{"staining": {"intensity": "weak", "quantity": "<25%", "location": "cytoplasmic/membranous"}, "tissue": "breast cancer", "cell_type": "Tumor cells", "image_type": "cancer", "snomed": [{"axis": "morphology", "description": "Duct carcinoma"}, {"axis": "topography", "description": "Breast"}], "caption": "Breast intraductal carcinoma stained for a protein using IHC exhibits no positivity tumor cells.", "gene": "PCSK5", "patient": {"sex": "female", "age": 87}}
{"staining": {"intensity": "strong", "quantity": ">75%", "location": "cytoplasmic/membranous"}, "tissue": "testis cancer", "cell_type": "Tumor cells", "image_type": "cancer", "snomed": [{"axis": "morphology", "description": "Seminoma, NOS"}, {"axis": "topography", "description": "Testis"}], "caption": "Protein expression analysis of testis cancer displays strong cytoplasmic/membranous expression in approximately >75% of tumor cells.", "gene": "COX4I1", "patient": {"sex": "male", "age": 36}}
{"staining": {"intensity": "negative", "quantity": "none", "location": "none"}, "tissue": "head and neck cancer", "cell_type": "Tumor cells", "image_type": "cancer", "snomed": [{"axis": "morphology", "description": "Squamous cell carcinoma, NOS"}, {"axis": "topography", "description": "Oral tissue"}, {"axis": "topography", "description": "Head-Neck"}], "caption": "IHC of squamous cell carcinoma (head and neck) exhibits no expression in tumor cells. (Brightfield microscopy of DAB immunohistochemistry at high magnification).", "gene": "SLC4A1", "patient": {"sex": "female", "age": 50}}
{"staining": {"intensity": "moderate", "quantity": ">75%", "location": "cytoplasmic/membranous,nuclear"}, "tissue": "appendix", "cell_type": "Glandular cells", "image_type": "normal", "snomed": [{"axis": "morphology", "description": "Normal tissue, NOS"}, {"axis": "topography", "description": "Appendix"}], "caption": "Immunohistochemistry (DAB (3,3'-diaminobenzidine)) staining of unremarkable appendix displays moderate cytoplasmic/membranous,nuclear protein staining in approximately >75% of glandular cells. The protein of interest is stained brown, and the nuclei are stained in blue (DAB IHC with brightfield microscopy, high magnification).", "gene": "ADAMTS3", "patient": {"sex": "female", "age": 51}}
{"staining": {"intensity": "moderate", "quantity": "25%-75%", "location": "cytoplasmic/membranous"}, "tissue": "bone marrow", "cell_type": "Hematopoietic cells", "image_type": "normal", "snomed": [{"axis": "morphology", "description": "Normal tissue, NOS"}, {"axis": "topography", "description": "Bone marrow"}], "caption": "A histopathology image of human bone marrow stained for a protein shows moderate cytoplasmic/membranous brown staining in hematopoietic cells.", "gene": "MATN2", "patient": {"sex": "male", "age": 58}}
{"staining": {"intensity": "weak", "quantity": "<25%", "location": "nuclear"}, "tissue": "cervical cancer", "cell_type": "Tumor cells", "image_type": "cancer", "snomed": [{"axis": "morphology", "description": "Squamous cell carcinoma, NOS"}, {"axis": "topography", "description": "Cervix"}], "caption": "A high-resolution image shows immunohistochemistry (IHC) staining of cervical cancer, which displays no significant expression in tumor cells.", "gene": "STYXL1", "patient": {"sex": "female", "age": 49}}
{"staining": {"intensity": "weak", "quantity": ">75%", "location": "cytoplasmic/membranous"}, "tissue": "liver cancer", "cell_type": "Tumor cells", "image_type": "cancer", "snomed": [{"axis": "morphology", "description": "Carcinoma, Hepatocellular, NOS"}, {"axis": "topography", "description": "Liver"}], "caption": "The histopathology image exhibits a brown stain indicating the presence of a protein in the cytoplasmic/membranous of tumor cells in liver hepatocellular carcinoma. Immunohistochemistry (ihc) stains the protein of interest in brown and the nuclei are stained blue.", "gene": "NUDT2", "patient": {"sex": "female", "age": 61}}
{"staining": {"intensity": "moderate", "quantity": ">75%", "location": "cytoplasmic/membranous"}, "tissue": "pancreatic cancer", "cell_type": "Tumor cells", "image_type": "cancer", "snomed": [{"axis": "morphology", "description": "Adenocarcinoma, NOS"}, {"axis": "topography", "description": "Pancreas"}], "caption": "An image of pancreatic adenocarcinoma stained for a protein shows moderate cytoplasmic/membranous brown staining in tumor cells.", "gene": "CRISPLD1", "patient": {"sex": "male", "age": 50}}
• • • • • • •
--- WHAT NEEDS TO BE DONE ---
Please copy, exactly as written, every line in the listing above from the line with "of squamous cell" up to and including the line with "(DAB (3,3'-diaminobenzidine)) staining".

--- OUTPUT OF THE EXERCISE ---
{"staining": {"intensity": "negative", "quantity": "none", "location": "none"}, "tissue": "head and neck cancer", "cell_type": "Tumor cells", "image_type": "cancer", "snomed": [{"axis": "morphology", "description": "Squamous cell carcinoma, NOS"}, {"axis": "topography", "description": "Oral tissue"}, {"axis": "topography", "description": "Head-Neck"}], "caption": "IHC of squamous cell carcinoma (head and neck) exhibits no expression in tumor cells. (Brightfield microscopy of DAB immunohistochemistry at high magnification).", "gene": "SLC4A1", "patient": {"sex": "female", "age": 50}}
{"staining": {"intensity": "moderate", "quantity": ">75%", "location": "cytoplasmic/membranous,nuclear"}, "tissue": "appendix", "cell_type": "Glandular cells", "image_type": "normal", "snomed": [{"axis": "morphology", "description": "Normal tissue, NOS"}, {"axis": "topography", "description": "Appendix"}], "caption": "Immunohistochemistry (DAB (3,3'-diaminobenzidine)) staining of unremarkable appendix displays moderate cytoplasmic/membranous,nuclear protein staining in approximately >75% of glandular cells. The protein of interest is stained brown, and the nuclei are stained in blue (DAB IHC with brightfield microscopy, high magnification).", "gene": "ADAMTS3", "patient": {"sex": "female", "age": 51}}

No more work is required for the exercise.